# [Exercise details]
For the records below, output word for word the lines from the one with "H.K. Dermatol. Venereol." up to and including the one with "CK Yeung 楊志強". No pictures.

# [Input material]
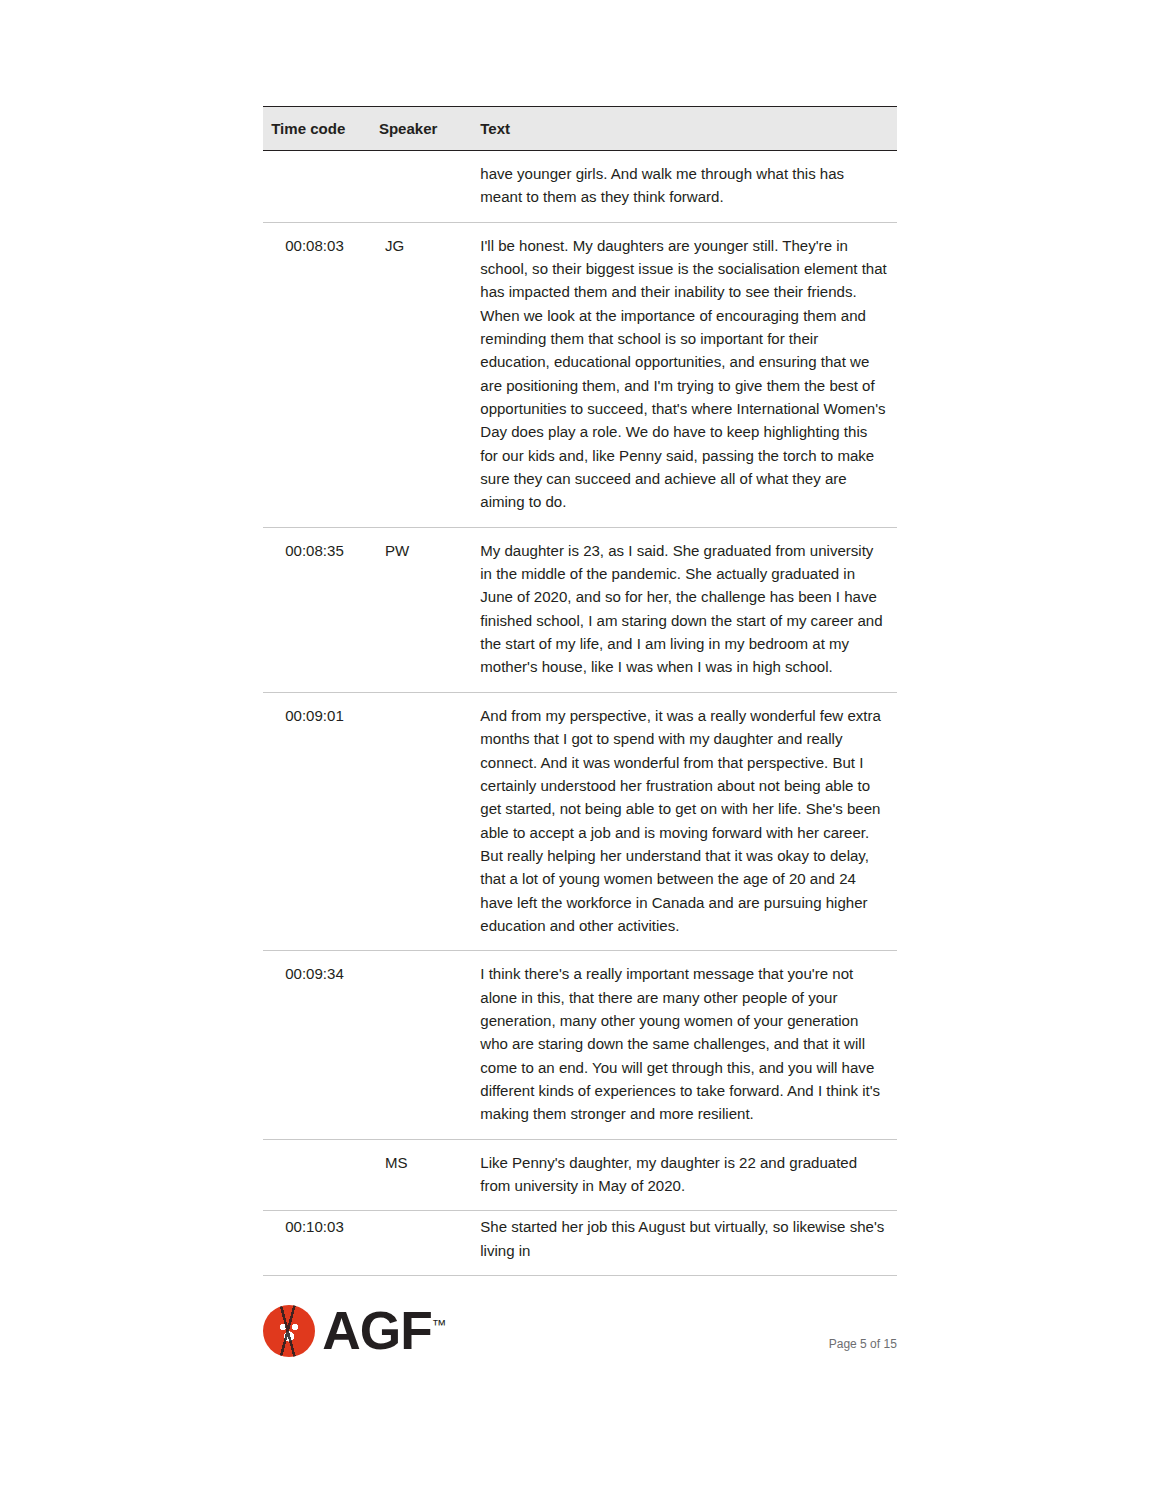| Time code | Speaker | Text |
| --- | --- | --- |
| | | have younger girls. And walk me through what this has meant to them as they think forward. |
| 00:08:03 | JG | I'll be honest. My daughters are younger still. They're in school, so their biggest issue is the socialisation element that has impacted them and their inability to see their friends. When we look at the importance of encouraging them and reminding them that school is so important for their education, educational opportunities, and ensuring that we are positioning them, and I'm trying to give them the best of opportunities to succeed, that's where International Women's Day does play a role. We do have to keep highlighting this for our kids and, like Penny said, passing the torch to make sure they can succeed and achieve all of what they are aiming to do. |
| 00:08:35 | PW | My daughter is 23, as I said. She graduated from university in the middle of the pandemic. She actually graduated in June of 2020, and so for her, the challenge has been I have finished school, I am staring down the start of my career and the start of my life, and I am living in my bedroom at my mother's house, like I was when I was in high school. |
| 00:09:01 | | And from my perspective, it was a really wonderful few extra months that I got to spend with my daughter and really connect. And it was wonderful from that perspective. But I certainly understood her frustration about not being able to get started, not being able to get on with her life. She's been able to accept a job and is moving forward with her career. But really helping her understand that it was okay to delay, that a lot of young women between the age of 20 and 24 have left the workforce in Canada and are pursuing higher education and other activities. |
| 00:09:34 | | I think there's a really important message that you're not alone in this, that there are many other people of your generation, many other young women of your generation who are staring down the same challenges, and that it will come to an end. You will get through this, and you will have different kinds of experiences to take forward. And I think it's making them stronger and more resilient. |
| | MS | Like Penny's daughter, my daughter is 22 and graduated from university in May of 2020. |
| 00:10:03 | | She started her job this August but virtually, so likewise she's living in |
AGF™
Page 5 of 15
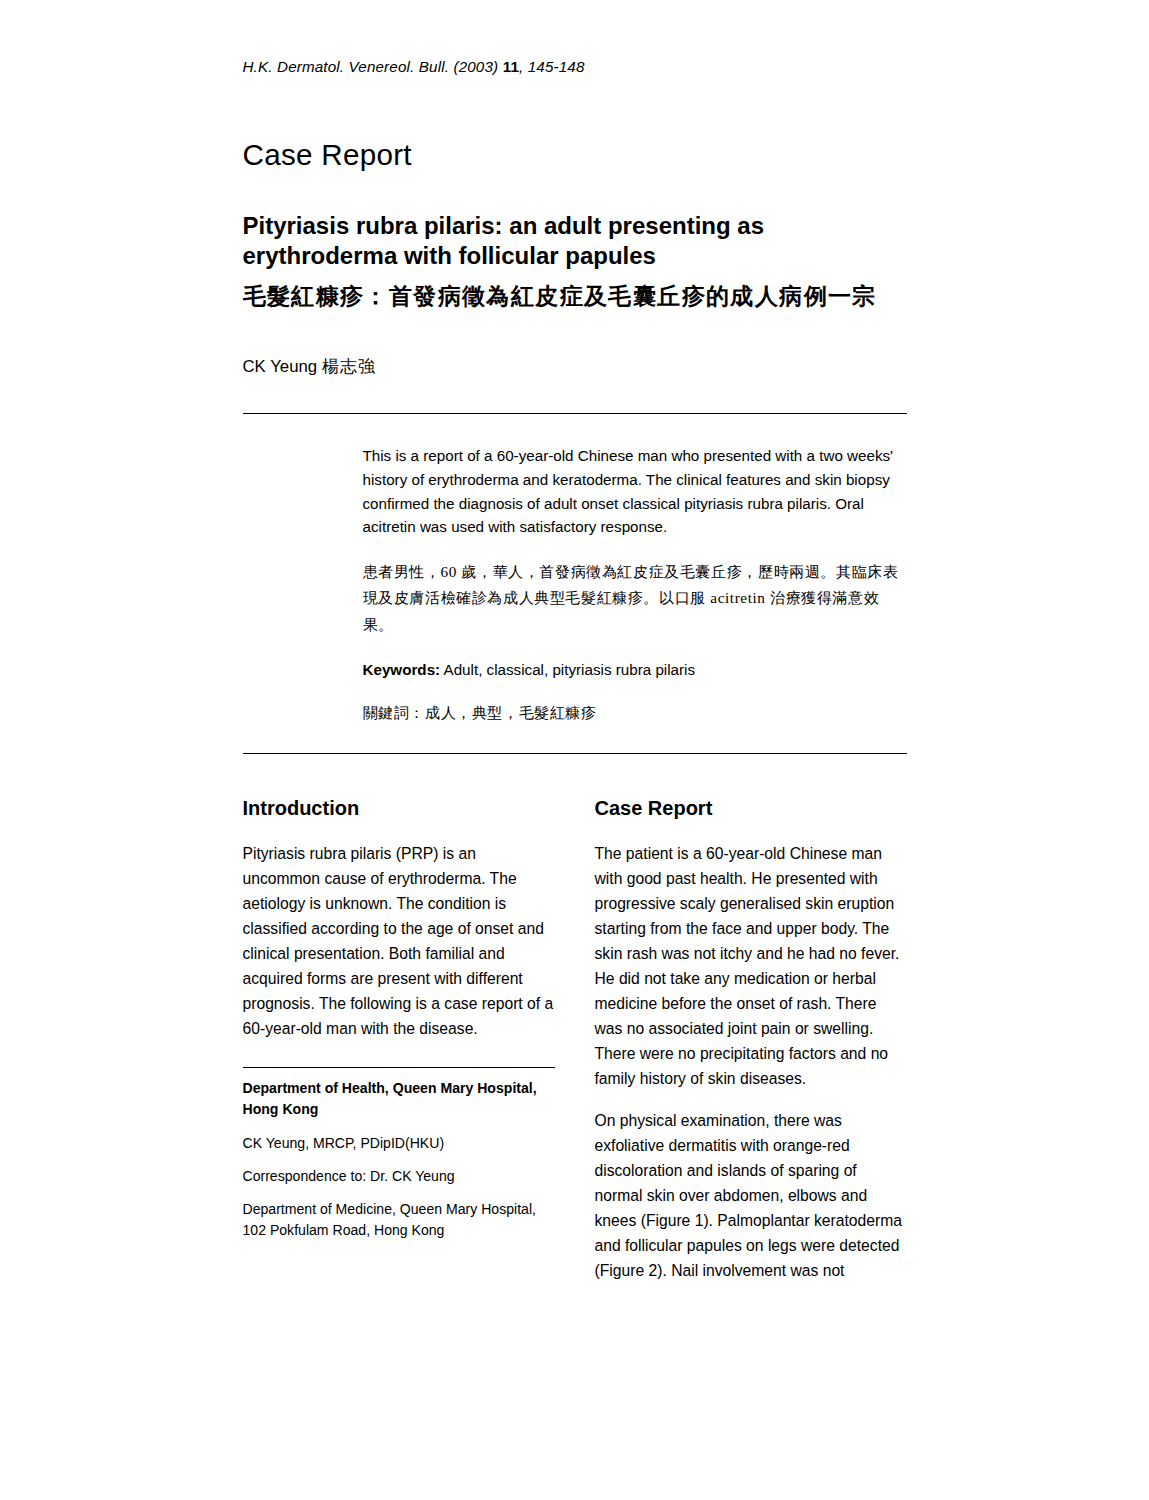H.K. Dermatol. Venereol. Bull. (2003) 11, 145-148
Case Report
Pityriasis rubra pilaris: an adult presenting as erythroderma with follicular papules
毛髮紅糠疹：首發病徵為紅皮症及毛囊丘疹的成人病例一宗
CK Yeung 楊志強
This is a report of a 60-year-old Chinese man who presented with a two weeks' history of erythroderma and keratoderma. The clinical features and skin biopsy confirmed the diagnosis of adult onset classical pityriasis rubra pilaris. Oral acitretin was used with satisfactory response.
患者男性，60 歲，華人，首發病徵為紅皮症及毛囊丘疹，歷時兩週。其臨床表現及皮膚活檢確診為成人典型毛髮紅糠疹。以口服 acitretin 治療獲得滿意效果。
Keywords: Adult, classical, pityriasis rubra pilaris
關鍵詞：成人，典型，毛髮紅糠疹
Introduction
Pityriasis rubra pilaris (PRP) is an uncommon cause of erythroderma. The aetiology is unknown. The condition is classified according to the age of onset and clinical presentation. Both familial and acquired forms are present with different prognosis. The following is a case report of a 60-year-old man with the disease.
Department of Health, Queen Mary Hospital, Hong Kong
CK Yeung, MRCP, PDipID(HKU)
Correspondence to: Dr. CK Yeung
Department of Medicine, Queen Mary Hospital, 102 Pokfulam Road, Hong Kong
Case Report
The patient is a 60-year-old Chinese man with good past health. He presented with progressive scaly generalised skin eruption starting from the face and upper body. The skin rash was not itchy and he had no fever. He did not take any medication or herbal medicine before the onset of rash. There was no associated joint pain or swelling. There were no precipitating factors and no family history of skin diseases.
On physical examination, there was exfoliative dermatitis with orange-red discoloration and islands of sparing of normal skin over abdomen, elbows and knees (Figure 1). Palmoplantar keratoderma and follicular papules on legs were detected (Figure 2). Nail involvement was not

# [The answer]
H.K. Dermatol. Venereol. Bull. (2003) 11, 145-148
Case Report
Pityriasis rubra pilaris: an adult presenting as erythroderma with follicular papules
毛髮紅糠疹：首發病徵為紅皮症及毛囊丘疹的成人病例一宗
CK Yeung 楊志強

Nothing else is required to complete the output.